SD5329 : The Preston Martyrs
taken 16 years ago, near to Preston, Lancashire, England
The Preston Martyrs
This statue commemorates four workers – George Sowerbutts, a 19 year old weaver from Chandler Street employed at Gardner’s Mill, Bernard McNamara, a cotton stripper aged 17 from Birk Street employed at Oxendale’s mill, William Lancaster aged 25 and John Mercer aged 27, a handloom weaver from Ribbleton Lane – who on 13th August 1842, at this end of Lune Street, in the presence of the Chief Constable and the Mayor, were shot by troops of the 72nd Highlanders.

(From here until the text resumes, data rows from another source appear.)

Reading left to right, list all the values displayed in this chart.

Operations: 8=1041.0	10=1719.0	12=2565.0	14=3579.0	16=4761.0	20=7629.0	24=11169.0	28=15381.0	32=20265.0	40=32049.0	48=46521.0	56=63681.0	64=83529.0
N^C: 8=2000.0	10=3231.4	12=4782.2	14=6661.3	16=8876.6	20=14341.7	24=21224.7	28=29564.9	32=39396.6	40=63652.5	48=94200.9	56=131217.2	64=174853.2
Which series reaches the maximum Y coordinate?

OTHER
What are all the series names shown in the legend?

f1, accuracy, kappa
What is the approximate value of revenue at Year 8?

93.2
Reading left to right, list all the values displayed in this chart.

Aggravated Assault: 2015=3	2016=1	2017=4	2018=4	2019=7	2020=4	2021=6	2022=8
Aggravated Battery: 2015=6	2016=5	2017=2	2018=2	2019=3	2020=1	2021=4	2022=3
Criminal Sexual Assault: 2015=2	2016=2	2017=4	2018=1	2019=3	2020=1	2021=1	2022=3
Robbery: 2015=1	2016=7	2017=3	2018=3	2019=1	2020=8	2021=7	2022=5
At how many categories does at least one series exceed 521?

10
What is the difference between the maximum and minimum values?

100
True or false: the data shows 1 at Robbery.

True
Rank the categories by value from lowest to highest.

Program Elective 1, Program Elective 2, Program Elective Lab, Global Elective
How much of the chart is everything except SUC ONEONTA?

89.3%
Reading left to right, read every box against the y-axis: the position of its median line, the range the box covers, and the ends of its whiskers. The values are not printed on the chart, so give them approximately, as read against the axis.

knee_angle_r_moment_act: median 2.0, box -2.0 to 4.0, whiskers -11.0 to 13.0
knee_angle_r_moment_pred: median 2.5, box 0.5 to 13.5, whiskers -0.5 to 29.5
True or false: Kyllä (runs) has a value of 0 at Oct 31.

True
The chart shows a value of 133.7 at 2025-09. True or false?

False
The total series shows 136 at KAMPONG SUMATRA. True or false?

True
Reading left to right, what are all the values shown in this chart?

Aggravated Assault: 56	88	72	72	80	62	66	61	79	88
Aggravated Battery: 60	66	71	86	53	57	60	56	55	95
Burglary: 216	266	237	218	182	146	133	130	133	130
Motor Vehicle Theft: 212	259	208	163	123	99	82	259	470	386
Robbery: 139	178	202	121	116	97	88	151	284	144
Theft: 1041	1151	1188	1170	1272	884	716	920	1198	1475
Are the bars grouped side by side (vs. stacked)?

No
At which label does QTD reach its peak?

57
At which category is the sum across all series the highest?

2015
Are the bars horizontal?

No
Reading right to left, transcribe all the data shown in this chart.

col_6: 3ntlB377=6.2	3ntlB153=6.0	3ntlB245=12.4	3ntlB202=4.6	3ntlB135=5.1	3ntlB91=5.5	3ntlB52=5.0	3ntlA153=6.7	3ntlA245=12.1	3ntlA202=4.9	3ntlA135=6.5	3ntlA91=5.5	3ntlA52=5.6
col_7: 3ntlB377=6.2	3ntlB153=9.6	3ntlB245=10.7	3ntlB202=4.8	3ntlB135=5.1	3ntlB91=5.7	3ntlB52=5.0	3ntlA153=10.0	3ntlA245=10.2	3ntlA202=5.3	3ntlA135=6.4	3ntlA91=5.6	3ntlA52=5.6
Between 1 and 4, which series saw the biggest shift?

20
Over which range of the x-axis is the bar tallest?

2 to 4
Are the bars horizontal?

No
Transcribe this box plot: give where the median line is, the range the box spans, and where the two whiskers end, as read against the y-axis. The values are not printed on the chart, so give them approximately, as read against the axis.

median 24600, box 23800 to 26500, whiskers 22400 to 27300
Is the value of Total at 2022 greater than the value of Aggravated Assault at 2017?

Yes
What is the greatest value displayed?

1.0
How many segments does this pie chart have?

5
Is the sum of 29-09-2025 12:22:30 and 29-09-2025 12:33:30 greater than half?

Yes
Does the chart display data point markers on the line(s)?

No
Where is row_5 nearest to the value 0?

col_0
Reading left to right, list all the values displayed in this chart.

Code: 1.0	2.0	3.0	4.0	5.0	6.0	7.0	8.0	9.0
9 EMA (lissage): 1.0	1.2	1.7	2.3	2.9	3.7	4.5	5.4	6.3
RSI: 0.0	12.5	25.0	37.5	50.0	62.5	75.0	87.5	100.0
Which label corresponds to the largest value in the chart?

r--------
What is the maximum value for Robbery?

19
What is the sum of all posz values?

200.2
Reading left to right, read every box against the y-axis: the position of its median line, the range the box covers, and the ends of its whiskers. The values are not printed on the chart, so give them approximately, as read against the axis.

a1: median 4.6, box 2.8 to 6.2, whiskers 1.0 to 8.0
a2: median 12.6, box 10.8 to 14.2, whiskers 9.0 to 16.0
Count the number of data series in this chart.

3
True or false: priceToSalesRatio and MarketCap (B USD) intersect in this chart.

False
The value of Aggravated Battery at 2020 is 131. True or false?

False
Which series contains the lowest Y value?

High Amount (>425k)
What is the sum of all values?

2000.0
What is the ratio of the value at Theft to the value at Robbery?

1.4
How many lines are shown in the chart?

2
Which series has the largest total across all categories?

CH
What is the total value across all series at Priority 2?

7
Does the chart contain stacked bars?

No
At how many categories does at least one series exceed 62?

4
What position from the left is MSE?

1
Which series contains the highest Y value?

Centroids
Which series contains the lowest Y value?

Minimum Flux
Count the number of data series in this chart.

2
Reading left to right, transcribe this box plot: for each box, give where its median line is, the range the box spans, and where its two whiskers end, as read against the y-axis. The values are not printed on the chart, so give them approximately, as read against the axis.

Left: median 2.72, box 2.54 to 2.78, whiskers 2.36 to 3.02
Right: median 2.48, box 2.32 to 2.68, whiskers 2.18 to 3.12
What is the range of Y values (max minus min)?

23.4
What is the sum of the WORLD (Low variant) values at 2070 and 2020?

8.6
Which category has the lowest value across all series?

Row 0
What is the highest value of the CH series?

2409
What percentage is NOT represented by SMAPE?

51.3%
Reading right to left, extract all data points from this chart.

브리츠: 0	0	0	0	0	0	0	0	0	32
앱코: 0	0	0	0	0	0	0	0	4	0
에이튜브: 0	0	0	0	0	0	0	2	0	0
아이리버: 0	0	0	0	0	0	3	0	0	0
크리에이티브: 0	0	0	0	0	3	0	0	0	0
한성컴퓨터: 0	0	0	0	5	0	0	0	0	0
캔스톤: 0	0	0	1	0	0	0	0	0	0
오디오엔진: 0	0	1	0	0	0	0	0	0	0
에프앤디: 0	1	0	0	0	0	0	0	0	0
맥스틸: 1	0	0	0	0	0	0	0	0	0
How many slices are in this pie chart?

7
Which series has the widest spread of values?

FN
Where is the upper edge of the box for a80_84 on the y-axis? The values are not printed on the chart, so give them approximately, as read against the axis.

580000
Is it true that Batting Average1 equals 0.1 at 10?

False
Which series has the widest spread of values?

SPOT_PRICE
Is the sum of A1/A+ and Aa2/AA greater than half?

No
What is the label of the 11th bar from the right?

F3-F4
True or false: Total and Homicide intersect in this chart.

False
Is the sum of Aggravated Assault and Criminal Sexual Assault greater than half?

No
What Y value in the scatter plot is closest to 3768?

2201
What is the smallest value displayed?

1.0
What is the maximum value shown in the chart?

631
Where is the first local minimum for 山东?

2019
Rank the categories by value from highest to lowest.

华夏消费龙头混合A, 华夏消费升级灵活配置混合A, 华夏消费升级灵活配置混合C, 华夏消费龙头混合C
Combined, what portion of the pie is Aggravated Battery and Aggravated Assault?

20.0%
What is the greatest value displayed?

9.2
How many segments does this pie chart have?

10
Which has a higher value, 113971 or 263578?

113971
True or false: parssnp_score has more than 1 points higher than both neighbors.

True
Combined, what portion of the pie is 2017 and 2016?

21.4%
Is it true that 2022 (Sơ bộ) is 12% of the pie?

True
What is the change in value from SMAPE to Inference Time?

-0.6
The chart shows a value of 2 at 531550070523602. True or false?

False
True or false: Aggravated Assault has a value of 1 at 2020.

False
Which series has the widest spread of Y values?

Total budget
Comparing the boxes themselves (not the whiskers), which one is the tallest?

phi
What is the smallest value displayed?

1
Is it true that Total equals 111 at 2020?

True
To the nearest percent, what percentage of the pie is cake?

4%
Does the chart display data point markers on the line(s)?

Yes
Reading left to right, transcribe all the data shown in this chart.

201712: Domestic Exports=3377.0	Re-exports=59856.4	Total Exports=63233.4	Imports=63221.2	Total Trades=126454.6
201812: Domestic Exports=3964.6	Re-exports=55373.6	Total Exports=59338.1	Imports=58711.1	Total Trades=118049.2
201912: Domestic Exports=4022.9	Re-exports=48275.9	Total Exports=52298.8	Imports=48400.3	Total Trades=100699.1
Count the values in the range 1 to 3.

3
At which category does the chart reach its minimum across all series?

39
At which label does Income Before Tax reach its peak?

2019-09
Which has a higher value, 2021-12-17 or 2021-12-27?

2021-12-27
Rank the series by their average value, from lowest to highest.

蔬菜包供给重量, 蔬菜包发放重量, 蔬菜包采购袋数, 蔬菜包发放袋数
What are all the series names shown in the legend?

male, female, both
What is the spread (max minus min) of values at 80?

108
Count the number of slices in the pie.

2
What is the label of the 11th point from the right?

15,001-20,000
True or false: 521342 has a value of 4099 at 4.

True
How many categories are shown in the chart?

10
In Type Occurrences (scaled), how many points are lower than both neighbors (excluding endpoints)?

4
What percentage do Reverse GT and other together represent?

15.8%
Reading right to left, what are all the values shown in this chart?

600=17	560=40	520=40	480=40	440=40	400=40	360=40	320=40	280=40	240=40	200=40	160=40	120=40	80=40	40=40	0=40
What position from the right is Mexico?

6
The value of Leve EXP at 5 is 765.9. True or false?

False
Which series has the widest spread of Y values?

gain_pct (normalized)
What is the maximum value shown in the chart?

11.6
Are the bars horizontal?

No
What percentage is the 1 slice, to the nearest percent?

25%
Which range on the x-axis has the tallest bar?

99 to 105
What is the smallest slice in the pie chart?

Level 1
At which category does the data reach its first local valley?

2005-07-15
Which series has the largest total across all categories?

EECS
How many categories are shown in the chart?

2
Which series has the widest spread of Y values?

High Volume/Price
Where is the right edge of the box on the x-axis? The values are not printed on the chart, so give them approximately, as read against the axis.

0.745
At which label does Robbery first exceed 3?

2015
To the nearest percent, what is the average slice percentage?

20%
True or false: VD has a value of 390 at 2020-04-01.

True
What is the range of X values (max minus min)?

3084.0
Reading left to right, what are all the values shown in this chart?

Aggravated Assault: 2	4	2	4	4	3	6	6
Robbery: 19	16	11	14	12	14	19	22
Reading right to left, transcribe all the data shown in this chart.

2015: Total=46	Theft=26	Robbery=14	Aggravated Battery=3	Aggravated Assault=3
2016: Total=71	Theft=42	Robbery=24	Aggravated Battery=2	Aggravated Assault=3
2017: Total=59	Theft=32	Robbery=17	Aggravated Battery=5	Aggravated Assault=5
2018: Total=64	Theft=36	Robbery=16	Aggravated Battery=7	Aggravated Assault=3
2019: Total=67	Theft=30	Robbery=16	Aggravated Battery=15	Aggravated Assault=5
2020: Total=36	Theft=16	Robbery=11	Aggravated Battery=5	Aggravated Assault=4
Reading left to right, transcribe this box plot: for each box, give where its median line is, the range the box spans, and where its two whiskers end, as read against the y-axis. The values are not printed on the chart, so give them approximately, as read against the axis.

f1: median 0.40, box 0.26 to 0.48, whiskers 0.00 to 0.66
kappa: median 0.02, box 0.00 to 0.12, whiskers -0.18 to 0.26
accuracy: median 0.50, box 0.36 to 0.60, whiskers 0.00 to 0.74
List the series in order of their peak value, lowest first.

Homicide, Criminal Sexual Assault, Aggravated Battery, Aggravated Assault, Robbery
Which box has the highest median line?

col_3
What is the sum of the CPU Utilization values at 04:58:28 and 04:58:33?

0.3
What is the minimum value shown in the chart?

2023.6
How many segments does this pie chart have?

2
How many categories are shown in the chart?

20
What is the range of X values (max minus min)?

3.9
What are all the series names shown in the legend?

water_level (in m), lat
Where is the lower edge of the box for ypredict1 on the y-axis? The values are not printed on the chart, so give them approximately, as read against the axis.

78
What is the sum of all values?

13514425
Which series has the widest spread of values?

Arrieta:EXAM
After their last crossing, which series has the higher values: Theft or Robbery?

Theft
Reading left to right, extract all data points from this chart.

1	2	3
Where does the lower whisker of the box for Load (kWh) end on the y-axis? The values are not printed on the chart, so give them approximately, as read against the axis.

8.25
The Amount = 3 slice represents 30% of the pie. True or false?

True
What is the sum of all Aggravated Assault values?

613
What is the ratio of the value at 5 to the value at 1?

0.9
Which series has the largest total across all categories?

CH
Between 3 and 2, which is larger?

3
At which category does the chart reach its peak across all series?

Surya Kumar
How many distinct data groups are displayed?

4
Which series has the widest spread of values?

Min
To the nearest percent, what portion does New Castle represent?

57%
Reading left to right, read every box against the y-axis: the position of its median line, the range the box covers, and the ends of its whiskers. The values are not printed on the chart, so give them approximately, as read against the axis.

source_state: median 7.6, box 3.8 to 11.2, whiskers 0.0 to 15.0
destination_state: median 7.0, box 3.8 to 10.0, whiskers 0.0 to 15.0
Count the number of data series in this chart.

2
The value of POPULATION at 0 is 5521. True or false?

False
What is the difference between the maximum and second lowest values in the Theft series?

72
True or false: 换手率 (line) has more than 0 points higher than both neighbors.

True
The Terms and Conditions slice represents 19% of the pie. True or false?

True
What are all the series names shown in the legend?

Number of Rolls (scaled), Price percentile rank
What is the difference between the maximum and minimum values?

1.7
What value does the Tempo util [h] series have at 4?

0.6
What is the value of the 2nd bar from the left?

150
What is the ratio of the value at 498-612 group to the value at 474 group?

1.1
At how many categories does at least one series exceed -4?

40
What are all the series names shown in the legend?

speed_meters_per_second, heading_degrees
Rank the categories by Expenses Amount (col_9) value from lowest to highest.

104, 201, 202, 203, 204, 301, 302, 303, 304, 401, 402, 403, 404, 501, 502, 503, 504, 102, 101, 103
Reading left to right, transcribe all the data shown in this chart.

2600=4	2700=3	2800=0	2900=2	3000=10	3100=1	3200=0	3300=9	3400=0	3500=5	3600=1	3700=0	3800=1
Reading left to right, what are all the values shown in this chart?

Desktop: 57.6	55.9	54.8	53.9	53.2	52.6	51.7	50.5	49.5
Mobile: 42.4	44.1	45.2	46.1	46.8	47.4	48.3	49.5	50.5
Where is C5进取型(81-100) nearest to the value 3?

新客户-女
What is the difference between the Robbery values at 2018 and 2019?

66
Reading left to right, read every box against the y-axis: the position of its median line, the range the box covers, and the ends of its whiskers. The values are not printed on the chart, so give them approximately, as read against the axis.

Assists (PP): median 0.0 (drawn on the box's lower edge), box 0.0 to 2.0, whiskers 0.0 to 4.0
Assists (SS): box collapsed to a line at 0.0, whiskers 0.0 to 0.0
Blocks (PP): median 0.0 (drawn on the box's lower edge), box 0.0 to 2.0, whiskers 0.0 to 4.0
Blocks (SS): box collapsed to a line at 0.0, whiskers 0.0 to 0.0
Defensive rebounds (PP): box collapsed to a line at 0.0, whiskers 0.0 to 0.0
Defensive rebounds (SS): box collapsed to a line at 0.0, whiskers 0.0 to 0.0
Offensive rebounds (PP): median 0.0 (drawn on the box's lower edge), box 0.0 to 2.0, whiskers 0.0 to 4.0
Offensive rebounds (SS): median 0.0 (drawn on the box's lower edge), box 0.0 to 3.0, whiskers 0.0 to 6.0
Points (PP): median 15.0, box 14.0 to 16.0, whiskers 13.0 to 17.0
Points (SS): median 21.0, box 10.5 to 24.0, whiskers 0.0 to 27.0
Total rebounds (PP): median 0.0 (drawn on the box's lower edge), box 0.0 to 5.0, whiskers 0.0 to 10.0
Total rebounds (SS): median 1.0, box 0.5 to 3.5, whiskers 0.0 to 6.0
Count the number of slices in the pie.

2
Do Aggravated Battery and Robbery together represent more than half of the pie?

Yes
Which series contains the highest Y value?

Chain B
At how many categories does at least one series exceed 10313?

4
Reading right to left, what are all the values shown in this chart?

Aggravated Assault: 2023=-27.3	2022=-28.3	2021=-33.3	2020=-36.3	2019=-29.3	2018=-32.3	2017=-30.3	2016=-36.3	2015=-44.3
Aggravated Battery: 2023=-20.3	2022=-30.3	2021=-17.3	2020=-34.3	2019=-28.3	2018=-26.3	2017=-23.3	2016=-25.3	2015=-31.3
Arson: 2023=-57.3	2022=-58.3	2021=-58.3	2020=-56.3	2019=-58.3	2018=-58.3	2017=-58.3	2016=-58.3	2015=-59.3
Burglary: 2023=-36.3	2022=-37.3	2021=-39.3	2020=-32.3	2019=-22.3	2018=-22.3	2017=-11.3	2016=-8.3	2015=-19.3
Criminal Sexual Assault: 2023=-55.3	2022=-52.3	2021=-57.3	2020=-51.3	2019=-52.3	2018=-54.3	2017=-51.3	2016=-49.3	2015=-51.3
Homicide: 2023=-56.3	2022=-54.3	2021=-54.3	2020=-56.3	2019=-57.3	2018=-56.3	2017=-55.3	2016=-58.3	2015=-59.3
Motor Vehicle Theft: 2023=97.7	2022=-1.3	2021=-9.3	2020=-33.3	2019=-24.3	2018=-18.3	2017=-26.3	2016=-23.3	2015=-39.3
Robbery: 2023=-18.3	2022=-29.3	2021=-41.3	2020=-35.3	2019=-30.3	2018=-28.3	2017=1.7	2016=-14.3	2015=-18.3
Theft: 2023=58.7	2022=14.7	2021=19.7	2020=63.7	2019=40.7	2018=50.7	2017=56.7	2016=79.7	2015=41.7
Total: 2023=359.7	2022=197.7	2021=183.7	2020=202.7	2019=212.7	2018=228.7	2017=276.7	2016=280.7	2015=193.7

All four young workers died between one and six days after the shooting – death from gunshot wounds in those days was seldom instant.
As one of the leading centres of the industrial revolution, Preston was also a centre of class conflict – vividly portrayed in Dickens’ Hard Times, published in 1854. The late 1830s and early 1840s were a period of intense industrial and political struggle, which came to a head in a combination of factory strikes and Chartist agitation for Parliamentary reform that swept the country following the rejection of the People’s Charter by the House of Commons in 1842. In Preston this took the form of a head-on collision between strikers and the authorities on 12th and 13th August, of which the shootings were the awful culmination. Whether planned or not, the four deaths had the desired effect in quelling the agitation.